Nessa breve apresentação da dialética hegeliana, poderemos ver que jamais o senhor é senhor de fato enquanto no âmbito existencial, isto é, jamais o senhor é detentor do poder, porque ele precisa do escravo para ser o que é: um senhor. A sua verdade é questionável. Parafraseando Waldomiro Filho, se o senhor agir como um negacionista, “recebe os carinhosos eufemismos fake news e pós-verdade” [6].
Negacionismo é a alternativa de negar uma realidade social como maneira de esquivar de algo desconfortável. Vivemos o negacionismo científico em plena pandemia, seja retirando a credibilidade de uma vacina ou dizendo que a Terra é plana, por exemplo.
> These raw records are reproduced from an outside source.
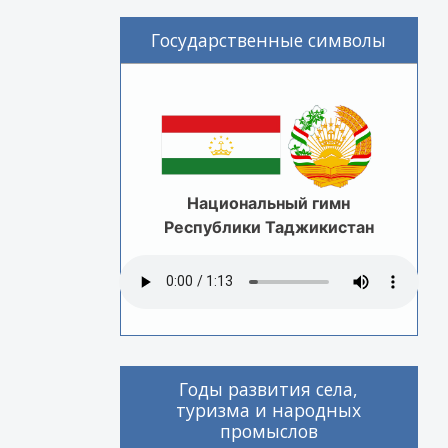
Государственные символы
Национальный гимн
Республики Таджикистан
Годы развития села,
туризма и народных
промыслов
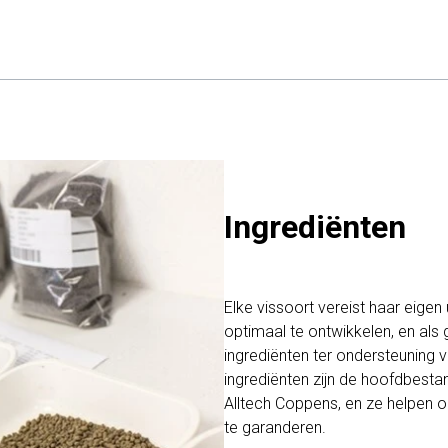
Ingrediënten
Elke vissoort vereist haar eige
optimaal te ontwikkelen, en als
ingrediënten ter ondersteuning
ingrediënten zijn de hoofdbest
Alltech Coppens, en ze helpen o
te garanderen.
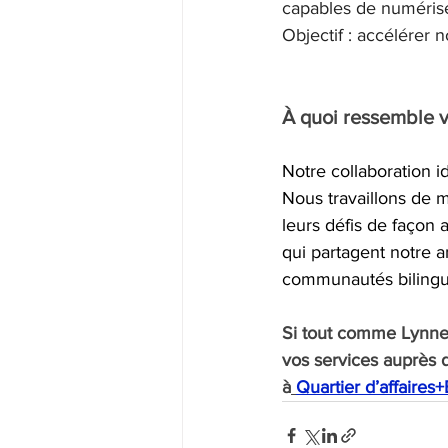
capables de numériser
Objectif : accélérer 
À quoi ressemble vo
Notre collaboration i
Nous travaillons de m
leurs défis de façon 
qui partagent notre 
communautés biling
Si tout comme Lynne 
vos services auprès d
à
Quartier d’affaire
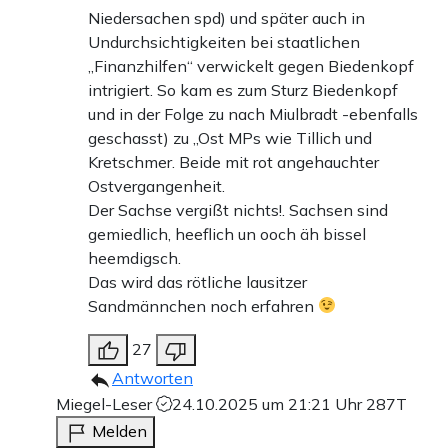
Niedersachen spd) und später auch in
Undurchsichtigkeiten bei staatlichen
„Finanzhilfen“ verwickelt gegen Biedenkopf
intrigiert. So kam es zum Sturz Biedenkopf
und in der Folge zu nach Miulbradt -ebenfalls
geschasst) zu „Ost MPs wie Tillich und
Kretschmer. Beide mit rot angehauchter
Ostvergangenheit.
Der Sachse vergißt nichts!. Sachsen sind
gemiedlich, heeflich un ooch äh bissel
heemdigsch.
Das wird das rötliche lausitzer
Sandmännchen noch erfahren
27
Antworten
Miegel-Leser
24.10.2025 um 21:21 Uhr
287T
Melden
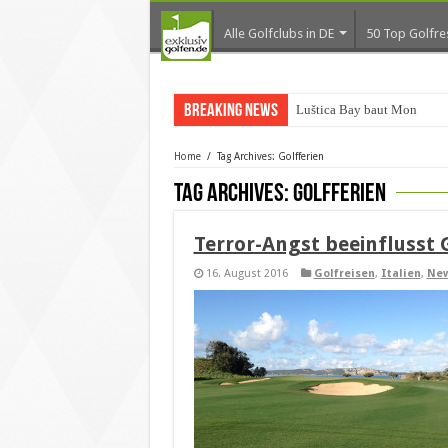
Alle Golfclubs in DE
50 Top Golfre
Breaking News
Luštica Bay baut Monteneg
Home
/
Tag Archives: Golfferien
Tag Archives:
Golfferien
Terror-Angst beeinflusst 
16. August 2016
Golfreisen
,
Italien
,
Ne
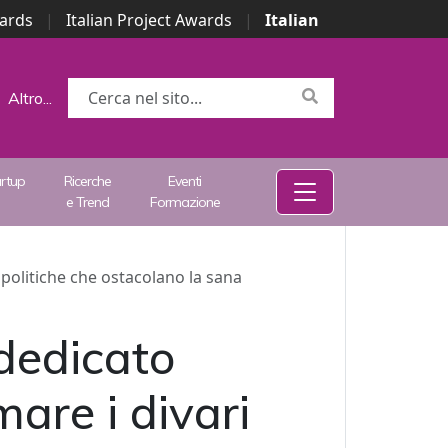
wards
|
Italian Project Awards
|
Italian
Altro...
artup
Ricerche
Eventi
e Trend
Formazione
 politiche che ostacolano la sana
 dedicato
mare i divari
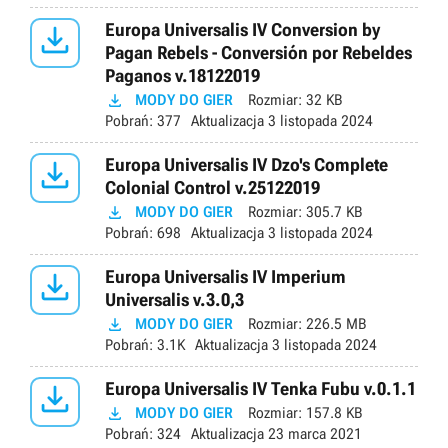

Europa Universalis IV Conversion by
Pagan Rebels - Conversión por Rebeldes
Paganos v.18122019

MODY DO GIER
Rozmiar:
32 KB
Pobrań:
377
Aktualizacja
3 listopada 2024

Europa Universalis IV Dzo's Complete
Colonial Control v.25122019

MODY DO GIER
Rozmiar:
305.7 KB
Pobrań:
698
Aktualizacja
3 listopada 2024

Europa Universalis IV Imperium
Universalis v.3.0,3

MODY DO GIER
Rozmiar:
226.5 MB
Pobrań:
3.1K
Aktualizacja
3 listopada 2024

Europa Universalis IV Tenka Fubu v.0.1.1

MODY DO GIER
Rozmiar:
157.8 KB
Pobrań:
324
Aktualizacja
23 marca 2021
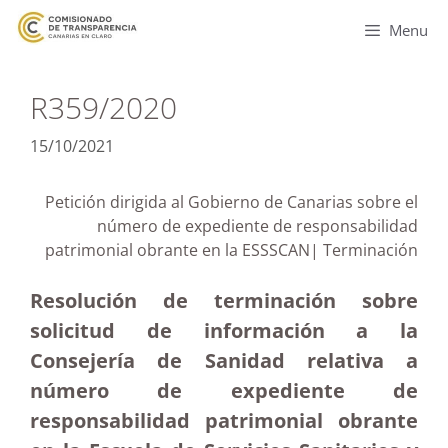
Menu
R359/2020
15/10/2021
Petición dirigida al Gobierno de Canarias sobre el
número de expediente de responsabilidad
patrimonial obrante en la ESSSCAN| Terminación
Resolución de terminación sobre
solicitud de información a la
Consejería de Sanidad relativa a
número de expediente de
responsabilidad patrimonial obrante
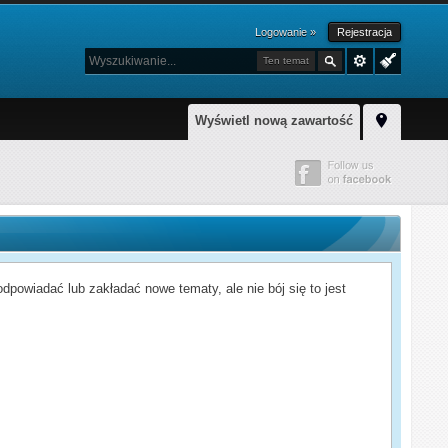
Logowanie »
Rejestracja
Ten temat
Wyświetl nową zawartość
powiadać lub zakładać nowe tematy, ale nie bój się to jest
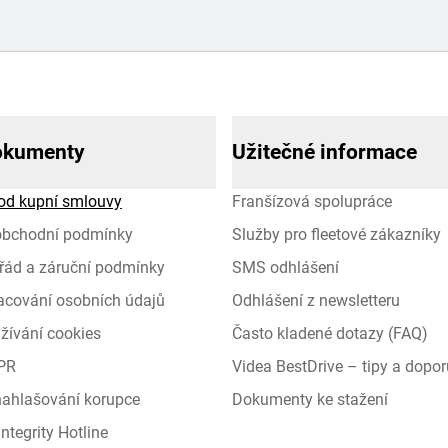
okumenty
Užitečné informace
od kupní smlouvy
Franšízová spolupráce
obchodní podmínky
Služby pro fleetové zákazníky
řád a záruční podmínky
SMS odhlášení
racování osobních údajů
Odhlášení z newsletteru
žívání cookies
Často kladené dotazy (FAQ)
PR
Videa BestDrive – tipy a dopor
 nahlašování korupce
Dokumenty ke stažení
ntegrity Hotline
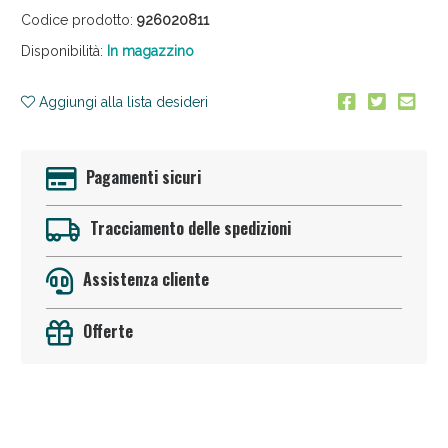
Codice prodotto:
926020811
Disponibilità:
In magazzino
Aggiungi alla lista desideri
Pagamenti sicuri
Sconto fino al 55% disponibile oggi!
Tracciamento delle spedizioni
Assistenza cliente
Offerte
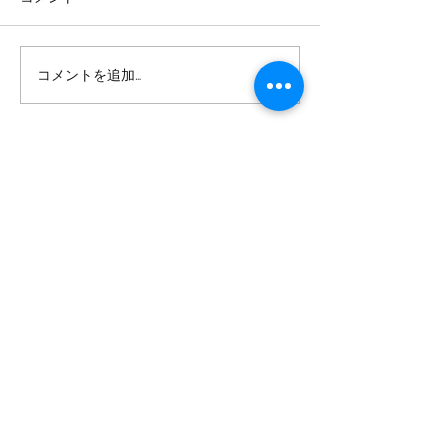
コメントを追加…
企業成長には、「コミュ
デザインのイノ
ニティ」をターゲットと
ン
することが重要
著者について
在米30＋年、サンフランシスコ近郊
在住の金融戦略コンサルタント。主
に日本の金融業向けに
米国フィンテ
ック事情・フィンテック・ベンチャ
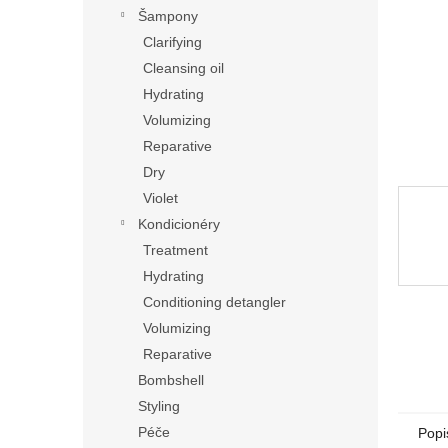
n
Šampony
e
Clarifying
l
Cleansing oil
Hydrating
Volumizing
Reparative
Dry
Violet
Kondicionéry
Treatment
Hydrating
Conditioning detangler
Volumizing
Reparative
Bombshell
Styling
Péče
Popi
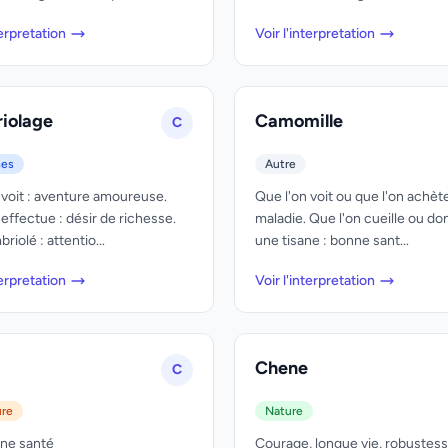
terpretation
Voir l'interpretation
iolage
Camomille
C
nes
Autre
 voit : aventure amoureuse.
Que l'on voit ou que l'on achète
 effectue : désir de richesse.
maladie. Que l'on cueille ou don
riolé : attentio...
une tisane : bonne sant...
terpretation
Voir l'interpretation
Chene
C
ure
Nature
ne santé
Courage, longue vie, robustes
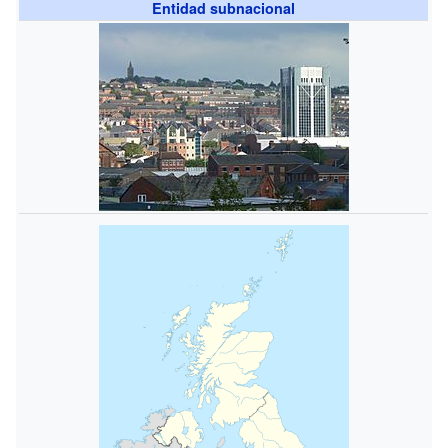
Entidad subnacional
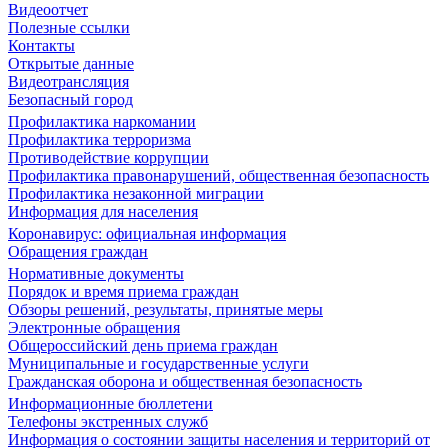
Видеоотчет
Полезные ссылки
Контакты
Открытые данные
Видеотрансляция
Безопасный город
Профилактика наркомании
Профилактика терроризма
Противодействие коррупции
Профилактика правонарушений, общественная безопасность
Профилактика незаконной миграции
Информация для населения
Коронавирус: официальная информация
Обращения граждан
Нормативные документы
Порядок и время приема граждан
Обзоры решений, результаты, принятые меры
Электронные обращения
Общероссийский день приема граждан
Муниципальные и государственные услуги
Гражданская оборона и общественная безопасность
Информационные бюллетени
Телефоны экстренных служб
Информация о состоянии защиты населения и территорий от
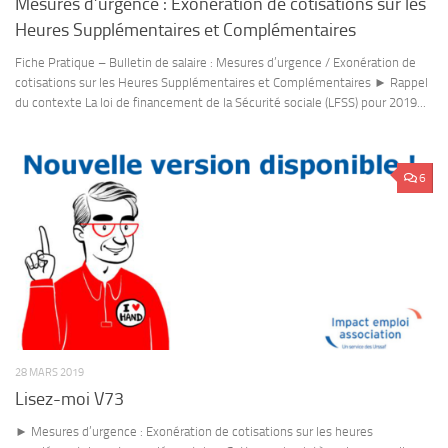
Mesures d’urgence : Exonération de cotisations sur les
Heures Supplémentaires et Complémentaires
Fiche Pratique – Bulletin de salaire : Mesures d’urgence / Exonération de
cotisations sur les Heures Supplémentaires et Complémentaires ► Rappel
du contexte La loi de financement de la Sécurité sociale (LFSS) pour 2019...
6
28 MARS 2019
Lisez-moi V73
► Mesures d’urgence : Exonération de cotisations sur les heures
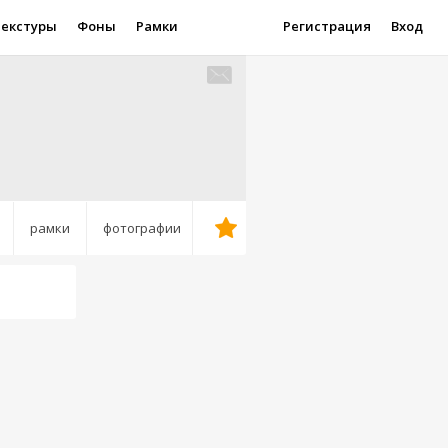
Текстуры
Фоны
Рамки
Регистрация
Вход
рамки
фотографии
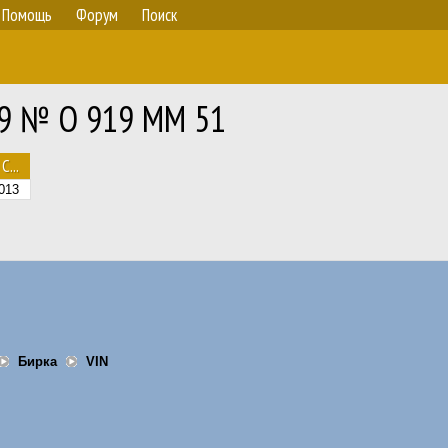
Помощь
Форум
Поиск
69 № О 919 ММ 51
С...
013
Бирка
VIN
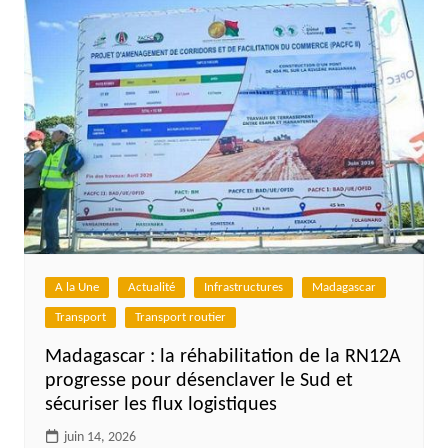
A la Une
Actualité
Infrastructures
Madagascar
Transport
Transport routier
Madagascar : la réhabilitation de la RN12A
progresse pour désenclaver le Sud et
sécuriser les flux logistiques
juin 14, 2026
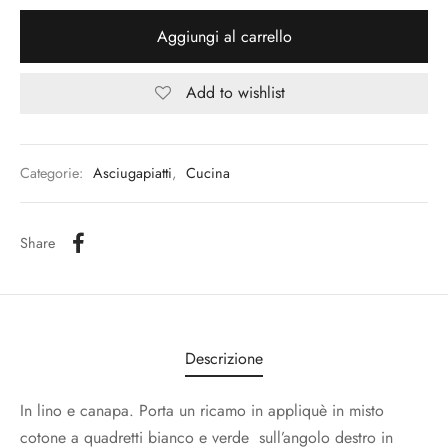
Aggiungi al carrello
Add to wishlist
Categorie:
Asciugapiatti
,
Cucina
Share
Descrizione
In lino e canapa. Porta un ricamo in appliquè in misto
cotone a quadretti bianco e verde sull’angolo destro in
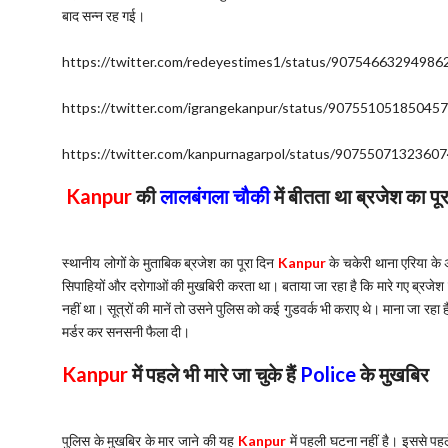
बाद सन्न रह गई।
https://twitter.com/redeyestimes1/status/90754663294986
https://twitter.com/igrangekanpur/status/90755105185045
https://twitter.com/kanpurnagarpol/status/9075507132360
Kanpur
की
लालबंगला चौकी
में बीतता था ब्रजेश का पू
स्थानीय लोगों के मुताबिक ब्रजेश का पूरा दिन
Kanpur
के चकेरी थाना एरिया के 
सिपाहियों और दरोगाओं की मुखबिरी करता था। बताया जा रहा है कि मारे गए ब्रजेश 
नहीं था। सूत्रों की मानें तो उसने पुलिस को कई गुडवर्क भी कराए थे। माना जा रहा ह
मर्डर कर सनसनी फैला दी।
Kanpur
में पहले भी मारे जा चुके हैं
Police
के मुखबिर
पुलिस के मुखबिर के मार जाने की यह
Kanpur
में पहली घटना नहीं है। इससे पह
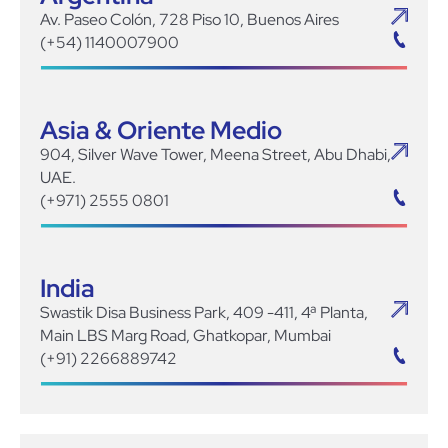
Av. Paseo Colón, 728 Piso 10, Buenos Aires
(+54) 1140007900
Asia & Oriente Medio
904, Silver Wave Tower, Meena Street, Abu Dhabi,
UAE.
(+971) 2555 0801
India
Swastik Disa Business Park, 409 -411, 4ª Planta,
Main LBS Marg Road, Ghatkopar, Mumbai
(+91) 2266889742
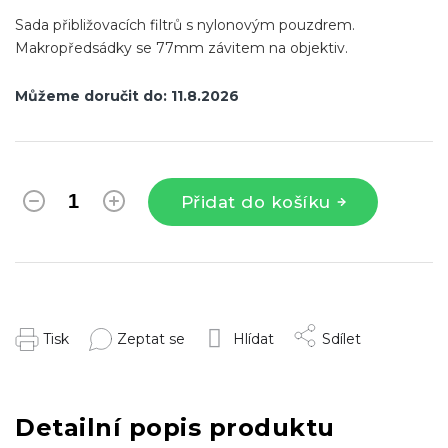
Sada přibližovacích filtrů s nylonovým pouzdrem.
Makropředsádky se 77mm závitem na objektiv.
Můžeme doručit do:
11.8.2026
Přidat do košíku
Tisk
Zeptat se
Hlídat
Sdílet
Detailní popis produktu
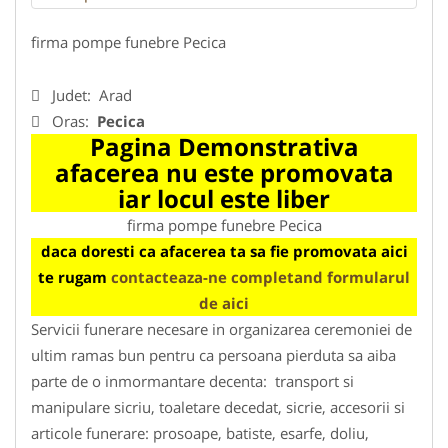
firma pompe funebre Pecica
Judet:
Arad
Oras:
Pecica
Pagina Demonstrativa
afacerea nu este promovata
iar locul este liber
firma pompe funebre Pecica
daca doresti ca afacerea ta sa fie promovata aici
te rugam
contacteaza-ne completand formularul
de aici
Servicii funerare necesare in organizarea ceremoniei de
ultim ramas bun pentru ca persoana pierduta sa aiba
parte de o inmormantare decenta: transport si
manipulare sicriu, toaletare decedat, sicrie, accesorii si
articole funerare: prosoape, batiste, esarfe, doliu,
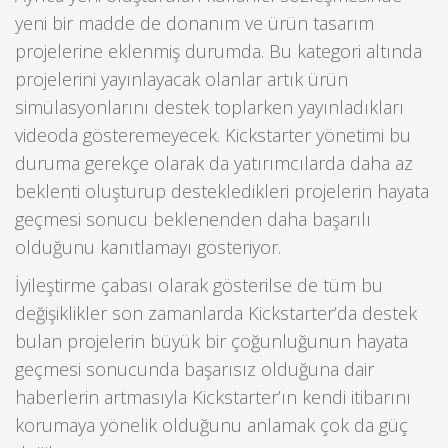
yeni bir madde de donanım ve ürün tasarım
projelerine eklenmiş durumda. Bu kategori altında
projelerini yayınlayacak olanlar artık ürün
simülasyonlarını destek toplarken yayınladıkları
videoda gösteremeyecek. Kickstarter yönetimi bu
duruma gerekçe olarak da yatırımcılarda daha az
beklenti oluşturup destekledikleri projelerin hayata
geçmesi sonucu beklenenden daha başarılı
olduğunu kanıtlamayı gösteriyor.
İyileştirme çabası olarak gösterilse de tüm bu
değişiklikler son zamanlarda Kickstarter’da destek
bulan projelerin büyük bir çoğunluğunun hayata
geçmesi sonucunda başarısız olduğuna dair
haberlerin artmasıyla Kickstarter’ın kendi itibarını
korumaya yönelik olduğunu anlamak çok da güç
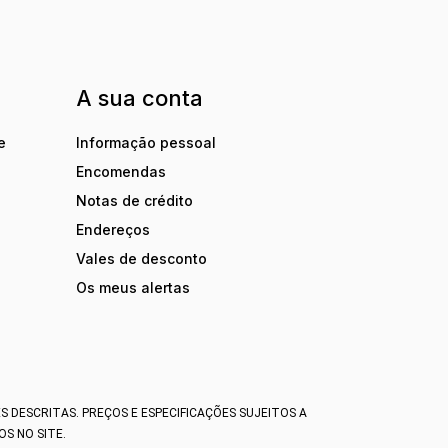
A sua conta
e
Informação pessoal
Encomendas
Notas de crédito
Endereços
Vales de desconto
Os meus alertas
DESCRITAS. PREÇOS E ESPECIFICAÇÕES SUJEITOS A
S NO SITE.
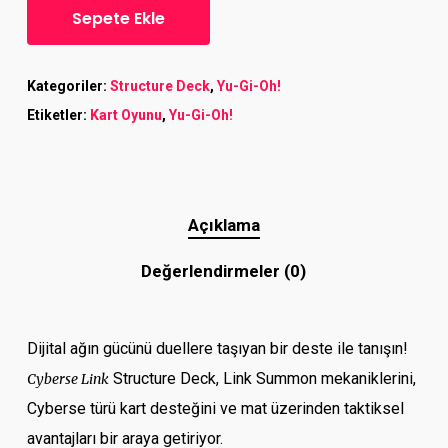
Sepete Ekle
Kategoriler:
Structure Deck
,
Yu-Gi-Oh!
Etiketler:
Kart Oyunu
,
Yu-Gi-Oh!
Açıklama
Değerlendirmeler (0)
Dijital ağın gücünü duellere taşıyan bir deste ile tanışın!
Structure Deck, Link Summon mekaniklerini,
Cyberse Link
Cyberse türü kart desteğini ve mat üzerinden taktiksel
avantajları bir araya getiriyor.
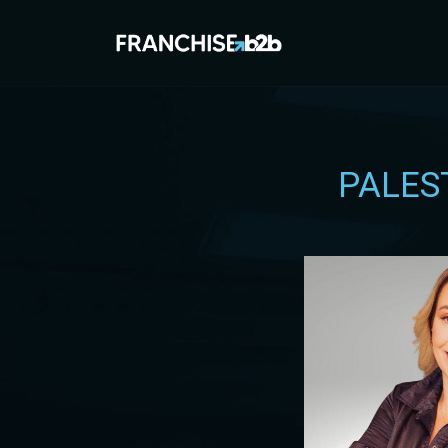
PALES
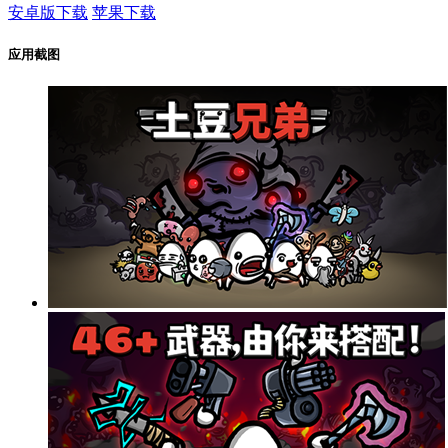
安卓版下载
苹果下载
应用截图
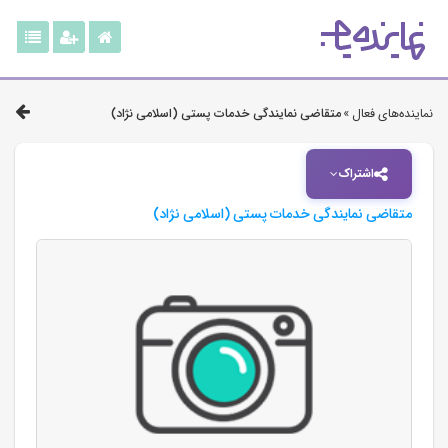
نماینده‌های فعال »
متقاضی نمایندگی خدمات پستی (اسلامی نژاد)
اشتراک
متقاضی نمایندگی خدمات پستی (اسلامی نژاد)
No entanto, a rigor, os negacionistas não podem negar o outro, a ponto de falarem que não tomarão uma vacina, sem que as consequências venham: o vírus ao continuar circulando se torna propício a mutação – como realmente já está ocorrendo – e, assim, aquele que o nega pode ser contaminado por essa nova variante mais virulenta. Aquilo que era dito como “gripezinha” pode se tornar em algo que leve os negacionistas, ou os seus entes, à sequela ou à morte. Por isso que a vacina é um compromisso coletivo, não só individual, a maioria da população precisa estar imunizada.
A pandemia nos leva ao paradoxo da nossa existência: por mais que neguemos, somos sempre com o outro. Não somos o que somos sem uma rede de significação. Então, não somos absolutamente na nossa individualidade que criamos as coisas, é tudo sempre dialético como uma espécie de teia de aranha. Laurenio Sombra afirma que “nosso modo de agir e significar o mundo é sempre antecedido por uma configuração profunda, não totalmente consciente e explicitável, a que chamei de rede de sentidos”[7].
O que tentamos dizer é que a existência põe em questão o próprio sujeito frente ao outro, ou, valendo-nos novamente da relação do senhor e do escravo: o senhor é obrigado a obter uma crítica a novos modos de pensamento sobre ele mesmo enquanto senhor, mesmo que isso o revolte: referimo-nos ao impasse existencial kojèviano, ou, a falta de uma segurança de “sua” verdade, no termo hegeliano. Então, até se pode “contornar” o outro, mas não as suas implicações: o conjunto de fatos negacionistas que têm matado diariamente. Seguindo Waldomiro Filho, não há espaço para aventuras, senão, esse impasse existencial será o nosso adoecimento físico e mental, no qual uma alteridade se reafirmará cada vez mais: o vírus.
[1] FILHO, W. J. S. Atoleiro Epistêmico. Anpof. 02/02/2021. Disponível em: . Acesso em: 03/02/2021.
[2] SARTRE, J-P. O Ser e O Nada: Ensaio De Ontologia Fenomenológica. Petrópolis: Vozes, 2012, p. 445.
[3] FILHO, W. J. S. Atoleiro Epistêmico. Anpof. 02/02/2021. Disponível em: . Acesso em: 03/02/2021.
[4] HEGEL, G. W. F. Fenomenologia do Espírito. Petrópolis: Vozes, 2014, p. 141.
[5] Ibid., 2002, p. 15.
[6] FILHO, W. J. S. Atoleiro Epistêmico. Anpof. 02/02/2021. Disponível em: . Acesso em: 03/02/2021.
[7] SOMBRA, L, L. O Ocidente como Problema Filosófico. Revista Ideação, n. 35, jan./jun. 2017, p. 198.